===== SUPPLIED RECORDS =====

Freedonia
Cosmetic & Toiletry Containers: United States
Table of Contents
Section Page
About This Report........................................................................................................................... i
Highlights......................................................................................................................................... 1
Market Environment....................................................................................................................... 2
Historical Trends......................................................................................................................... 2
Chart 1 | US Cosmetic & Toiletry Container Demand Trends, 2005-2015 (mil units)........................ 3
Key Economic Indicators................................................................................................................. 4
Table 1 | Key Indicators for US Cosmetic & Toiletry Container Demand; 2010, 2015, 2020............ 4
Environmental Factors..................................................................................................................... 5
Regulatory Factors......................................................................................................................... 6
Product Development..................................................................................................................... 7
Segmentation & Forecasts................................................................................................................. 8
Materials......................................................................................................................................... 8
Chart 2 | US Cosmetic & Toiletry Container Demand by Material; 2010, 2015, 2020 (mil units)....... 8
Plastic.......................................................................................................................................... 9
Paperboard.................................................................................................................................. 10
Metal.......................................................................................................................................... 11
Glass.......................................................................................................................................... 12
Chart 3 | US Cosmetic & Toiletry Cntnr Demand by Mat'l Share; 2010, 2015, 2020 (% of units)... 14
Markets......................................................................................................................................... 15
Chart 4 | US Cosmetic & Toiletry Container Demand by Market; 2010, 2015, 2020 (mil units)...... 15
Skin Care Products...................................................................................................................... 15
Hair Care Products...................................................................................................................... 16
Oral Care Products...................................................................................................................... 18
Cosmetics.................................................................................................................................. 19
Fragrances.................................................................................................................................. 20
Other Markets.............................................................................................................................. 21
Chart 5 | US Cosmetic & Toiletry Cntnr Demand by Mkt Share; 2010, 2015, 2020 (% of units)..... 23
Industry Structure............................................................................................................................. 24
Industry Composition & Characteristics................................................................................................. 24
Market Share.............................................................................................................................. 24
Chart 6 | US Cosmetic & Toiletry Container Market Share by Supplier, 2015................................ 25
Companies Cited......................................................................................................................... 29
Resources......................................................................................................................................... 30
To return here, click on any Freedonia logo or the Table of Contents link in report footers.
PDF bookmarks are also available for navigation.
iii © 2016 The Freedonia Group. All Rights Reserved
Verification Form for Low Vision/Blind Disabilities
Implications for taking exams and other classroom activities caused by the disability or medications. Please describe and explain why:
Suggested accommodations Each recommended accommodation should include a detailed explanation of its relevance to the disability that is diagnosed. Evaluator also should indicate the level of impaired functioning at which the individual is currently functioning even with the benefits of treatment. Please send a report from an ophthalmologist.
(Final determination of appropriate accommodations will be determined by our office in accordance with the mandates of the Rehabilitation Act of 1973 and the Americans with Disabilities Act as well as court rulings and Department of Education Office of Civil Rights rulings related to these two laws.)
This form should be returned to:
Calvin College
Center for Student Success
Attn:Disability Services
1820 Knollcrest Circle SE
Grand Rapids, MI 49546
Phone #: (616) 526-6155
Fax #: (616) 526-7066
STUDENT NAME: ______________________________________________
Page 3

=====

> TASK STATEMENT: Take each record above and return it verbatim.

> WRITTEN ANSWER:
Freedonia
Cosmetic & Toiletry Containers: United States
Table of Contents
Section Page
About This Report........................................................................................................................... i
Highlights......................................................................................................................................... 1
Market Environment....................................................................................................................... 2
Historical Trends......................................................................................................................... 2
Chart 1 | US Cosmetic & Toiletry Container Demand Trends, 2005-2015 (mil units)........................ 3
Key Economic Indicators................................................................................................................. 4
Table 1 | Key Indicators for US Cosmetic & Toiletry Container Demand; 2010, 2015, 2020............ 4
Environmental Factors..................................................................................................................... 5
Regulatory Factors......................................................................................................................... 6
Product Development..................................................................................................................... 7
Segmentation & Forecasts................................................................................................................. 8
Materials......................................................................................................................................... 8
Chart 2 | US Cosmetic & Toiletry Container Demand by Material; 2010, 2015, 2020 (mil units)....... 8
Plastic.......................................................................................................................................... 9
Paperboard.................................................................................................................................. 10
Metal.......................................................................................................................................... 11
Glass.......................................................................................................................................... 12
Chart 3 | US Cosmetic & Toiletry Cntnr Demand by Mat'l Share; 2010, 2015, 2020 (% of units)... 14
Markets......................................................................................................................................... 15
Chart 4 | US Cosmetic & Toiletry Container Demand by Market; 2010, 2015, 2020 (mil units)...... 15
Skin Care Products...................................................................................................................... 15
Hair Care Products...................................................................................................................... 16
Oral Care Products...................................................................................................................... 18
Cosmetics.................................................................................................................................. 19
Fragrances.................................................................................................................................. 20
Other Markets.............................................................................................................................. 21
Chart 5 | US Cosmetic & Toiletry Cntnr Demand by Mkt Share; 2010, 2015, 2020 (% of units)..... 23
Industry Structure............................................................................................................................. 24
Industry Composition & Characteristics................................................................................................. 24
Market Share.............................................................................................................................. 24
Chart 6 | US Cosmetic & Toiletry Container Market Share by Supplier, 2015................................ 25
Companies Cited......................................................................................................................... 29
Resources......................................................................................................................................... 30
To return here, click on any Freedonia logo or the Table of Contents link in report footers.
PDF bookmarks are also available for navigation.
iii © 2016 The Freedonia Group. All Rights Reserved
Verification Form for Low Vision/Blind Disabilities
Implications for taking exams and other classroom activities caused by the disability or medications. Please describe and explain why:
Suggested accommodations Each recommended accommodation should include a detailed explanation of its relevance to the disability that is diagnosed. Evaluator also should indicate the level of impaired functioning at which the individual is currently functioning even with the benefits of treatment. Please send a report from an ophthalmologist.
(Final determination of appropriate accommodations will be determined by our office in accordance with the mandates of the Rehabilitation Act of 1973 and the Americans with Disabilities Act as well as court rulings and Department of Education Office of Civil Rights rulings related to these two laws.)
This form should be returned to:
Calvin College
Center for Student Success
Attn:Disability Services
1820 Knollcrest Circle SE
Grand Rapids, MI 49546
Phone #: (616) 526-6155
Fax #: (616) 526-7066
STUDENT NAME: ______________________________________________
Page 3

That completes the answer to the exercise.